Exercise prompt:
Search the data below for the line containing "left shoulder: (466, 314)", then please set down that line and all remaining ones exactly as written.

Task material Block Start

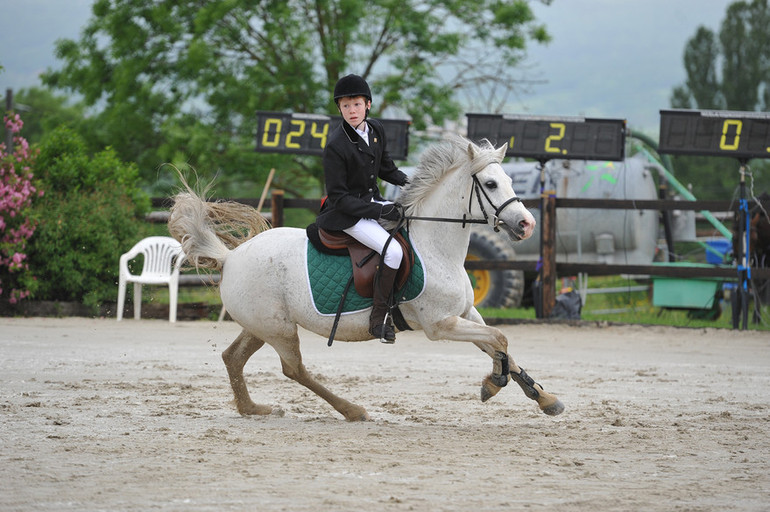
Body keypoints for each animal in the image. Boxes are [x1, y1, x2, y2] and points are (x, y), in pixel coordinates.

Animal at [170, 135, 564, 420]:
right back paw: (352, 410)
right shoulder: (441, 325)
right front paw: (493, 383)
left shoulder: (466, 314)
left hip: (261, 326)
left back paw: (253, 409)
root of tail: (232, 256)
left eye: (510, 180)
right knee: (293, 369)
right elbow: (500, 339)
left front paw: (543, 397)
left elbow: (500, 345)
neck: (437, 247)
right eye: (491, 184)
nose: (526, 225)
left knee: (233, 357)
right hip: (278, 329)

Task material Block End

Answer for the task:
left shoulder: (466, 314)
left hip: (261, 326)
left back paw: (253, 409)
root of tail: (232, 256)
left eye: (510, 180)
right knee: (293, 369)
right elbow: (500, 339)
left front paw: (543, 397)
left elbow: (500, 345)
neck: (437, 247)
right eye: (491, 184)
nose: (526, 225)
left knee: (233, 357)
right hip: (278, 329)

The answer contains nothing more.